Named joint coordinates
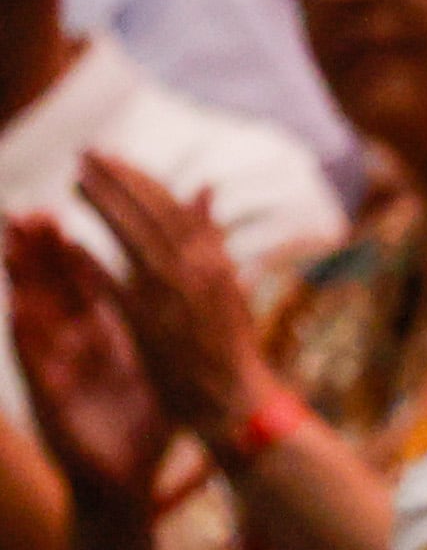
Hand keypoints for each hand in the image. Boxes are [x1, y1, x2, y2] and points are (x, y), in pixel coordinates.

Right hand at [3, 217, 168, 519]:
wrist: (130, 478)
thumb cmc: (145, 416)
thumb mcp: (163, 357)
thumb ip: (167, 313)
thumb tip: (182, 287)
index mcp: (102, 331)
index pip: (79, 279)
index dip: (68, 245)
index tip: (58, 212)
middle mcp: (73, 344)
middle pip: (50, 290)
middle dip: (39, 252)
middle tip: (29, 212)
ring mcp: (57, 369)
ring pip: (35, 316)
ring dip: (24, 282)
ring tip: (14, 245)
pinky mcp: (51, 398)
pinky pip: (37, 364)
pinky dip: (29, 335)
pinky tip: (20, 310)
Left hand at [73, 152, 268, 452]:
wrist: (234, 397)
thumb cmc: (230, 342)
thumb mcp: (227, 281)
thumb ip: (210, 236)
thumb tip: (204, 187)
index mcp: (212, 258)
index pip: (171, 206)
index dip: (138, 178)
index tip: (110, 156)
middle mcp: (196, 270)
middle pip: (152, 213)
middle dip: (118, 180)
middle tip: (85, 153)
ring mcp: (174, 297)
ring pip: (135, 238)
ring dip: (105, 207)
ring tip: (75, 180)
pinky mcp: (152, 325)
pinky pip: (119, 289)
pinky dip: (96, 265)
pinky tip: (69, 244)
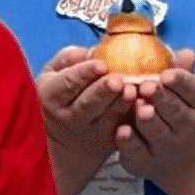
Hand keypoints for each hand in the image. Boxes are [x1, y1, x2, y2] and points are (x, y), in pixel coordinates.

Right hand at [37, 46, 134, 172]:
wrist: (64, 138)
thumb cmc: (62, 95)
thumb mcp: (53, 75)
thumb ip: (68, 59)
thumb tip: (89, 52)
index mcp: (51, 96)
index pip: (68, 83)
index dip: (85, 73)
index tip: (102, 64)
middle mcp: (68, 117)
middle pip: (87, 104)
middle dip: (103, 91)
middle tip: (117, 81)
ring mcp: (89, 133)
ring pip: (107, 118)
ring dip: (120, 104)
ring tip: (132, 91)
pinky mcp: (108, 142)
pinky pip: (122, 129)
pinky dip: (132, 117)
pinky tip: (143, 106)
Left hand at [116, 50, 194, 182]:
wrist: (185, 159)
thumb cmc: (181, 113)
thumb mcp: (188, 93)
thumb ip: (183, 74)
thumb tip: (187, 53)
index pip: (194, 90)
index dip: (180, 82)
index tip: (167, 75)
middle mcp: (188, 127)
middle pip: (175, 111)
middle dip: (161, 99)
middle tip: (147, 87)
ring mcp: (168, 147)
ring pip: (157, 131)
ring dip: (147, 120)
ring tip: (139, 108)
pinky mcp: (146, 161)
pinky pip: (137, 151)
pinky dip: (130, 142)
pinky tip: (122, 130)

__EXERCISE REQUIREMENTS__. Output only the lines above from the one containing "ring dip: (24, 282)" to the one containing "ring mcp: (89, 133)", both included, exactly as written and with no pictures.

__RESPONSE FOR THIS EXERCISE__.
ring dip: (24, 282)
ring tip: (14, 245)
pinky mcp: (51, 398)
pinky pip: (37, 364)
pinky dip: (29, 335)
pinky tip: (20, 310)
Left hand at [73, 152, 268, 452]:
wrist: (234, 397)
thumb cmc: (230, 342)
thumb mcp: (227, 281)
thumb ip: (210, 236)
thumb tip: (204, 187)
index mcp: (212, 258)
index pip: (171, 206)
index dip: (138, 178)
index tip: (110, 156)
middle mcp: (196, 270)
middle pip: (152, 213)
middle dip: (118, 180)
middle tip: (85, 153)
ring mcp: (174, 297)
ring pip: (135, 238)
ring dip: (105, 207)
ring tip: (75, 180)
pinky mcp: (152, 325)
pinky pip: (119, 289)
pinky dip: (96, 265)
pinky tip: (69, 244)
Hand keypoints for each hand in the image. Boxes are [x1, y1, x2, y2] and points are (x, y), in pixel coordinates.

Right hand at [37, 46, 134, 172]:
wrist: (64, 138)
thumb cmc: (62, 95)
thumb mcp: (53, 75)
thumb ip: (68, 59)
thumb tip: (89, 52)
index mcp: (51, 96)
index pip: (68, 83)
index dip: (85, 73)
index tip: (102, 64)
middle mcp: (68, 117)
middle pip: (87, 104)
middle dip: (103, 91)
middle tip: (117, 81)
ring mcp: (89, 133)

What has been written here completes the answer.